240 miljard euro aan liquide middelen hebben de Belgische ondernemingen in hun boeken staan. Dat cijfer komt van B-information, een bureau gespecialiseerd in financiële informatie. Het analyseerde de balansen die de niet-financiële ondernemingen de voorbije zes jaar hebben ingediend. Ongeveer 348.000 van de 410.000 bedrijven hebben hun balans over 2013 al gepubliceerd en daaruit blijkt dat ze samen over meer dan 222 miljard euro cash beschikken, of 638.000 euro per onderneming. Wellicht hebben de ‘achterblijvers’ minder in kas, want doorgaans publiceren de grootste en rijkste ondernemingen het snelst hun rekeningen. Maar de berg cash is zeker groter dan 240 miljard euro, 55 miljard meer dan in 2007.

Meer cash, minder investeringen

Dat betekent niet dat de Belgische ondernemingen onmiddellijk 240 miljard euro ter beschikking hebben om te investeren of hun aandeelhouders te vergoeden. “Die cash omvat ook het bedrijfskapitaal van de ondernemingen”, benadrukt Pascal Flisch, directeur van B-information. Het neemt niet weg dat een flink deel van die liquiditeiten als overschot beschouwd kan worden.

Nochtans waren de bedrijven vorig jaar niet krenterig voor hun aandeelhouders. De onderzochte ondernemingen keerden in totaal 485 miljard euro uit, of 139.000 euro per onderneming. Dat is veel meer dan in 2012 (113.000 euro) en bijna evenveel als in het precrisisjaar 2007 (140.000 euro). De investeringen zijn daarentegen gedaald. Het bedrag dat per onderneming geïnvesteerd werd, daalde van 785.000 euro in 2007 tot 621.000 euro in 2013.

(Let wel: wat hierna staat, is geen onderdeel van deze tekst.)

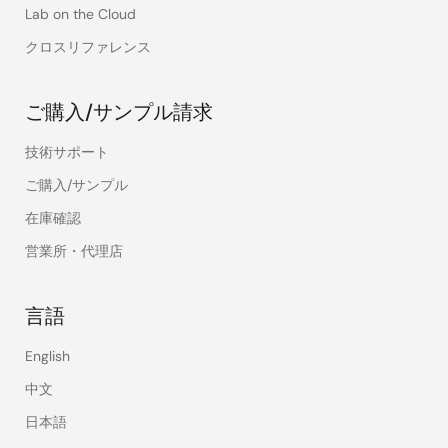
Lab on the Cloud
クロスリファレンス
ご購入/サンプル請求
技術サポート
ご購入/サンプル
在庫確認
営業所・代理店
言語
English
中文
日本語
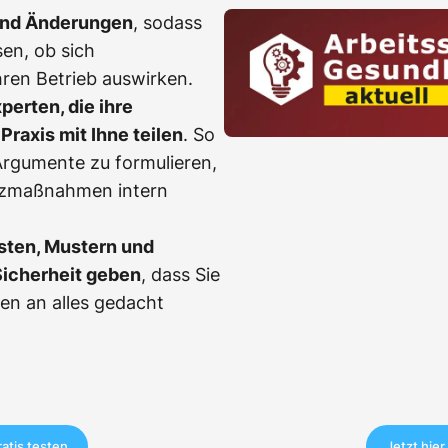
und Änderungen
, sodass
en, ob sich
ren Betrieb auswirken.
erten, die ihre
Praxis mit Ihne teilen
. So
, Argumente zu formulieren,
tzmaßnahmen intern
sten, Mustern und
Sicherheit geben
, dass Sie
en an alles gedacht
ratis testen
Jetzt hier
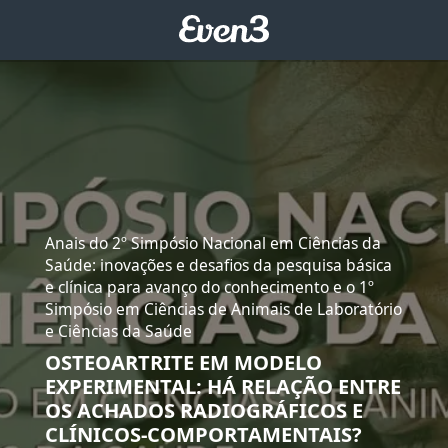
Anais do 2º Simpósio Nacional em Ciências da
Saúde: inovações e desafios da pesquisa básica
e clínica para avanço do conhecimento e o 1º
Simpósio em Ciências de Animais de Laboratório
e Ciências da Saúde
OSTEOARTRITE EM MODELO
EXPERIMENTAL: HÁ RELAÇÃO ENTRE
OS ACHADOS RADIOGRÁFICOS E
CLÍNICOS-COMPORTAMENTAIS?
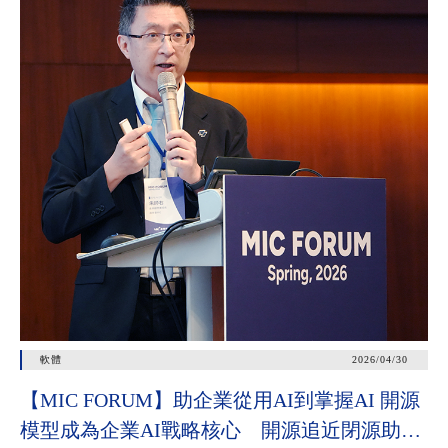
軟體
2026/04/30
【MIC FORUM】助企業從用AI到掌握AI 開源
模型成為企業AI戰略核心 開源追近閉源助垂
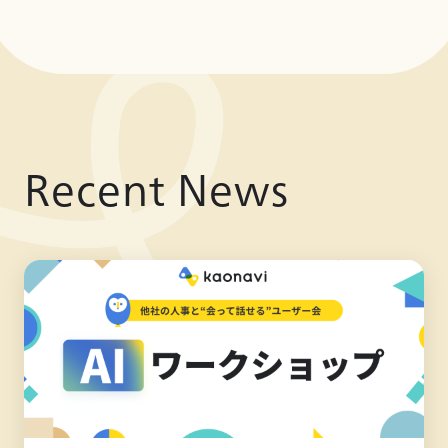
Recent News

Dit mierengedrag is niet typisch Belgisch. In de Verenigde Staten zitten de beursgenoteerde ondernemingen op een oorlogskas van 4200 miljard dollar. Heel wat analisten maakten zich enkele maanden geleden zorgen over die toestand: waren die geldbergen geen symptoom van een grote malaise, van verlamming van de investeringen en dus een bedreiging voor de groei?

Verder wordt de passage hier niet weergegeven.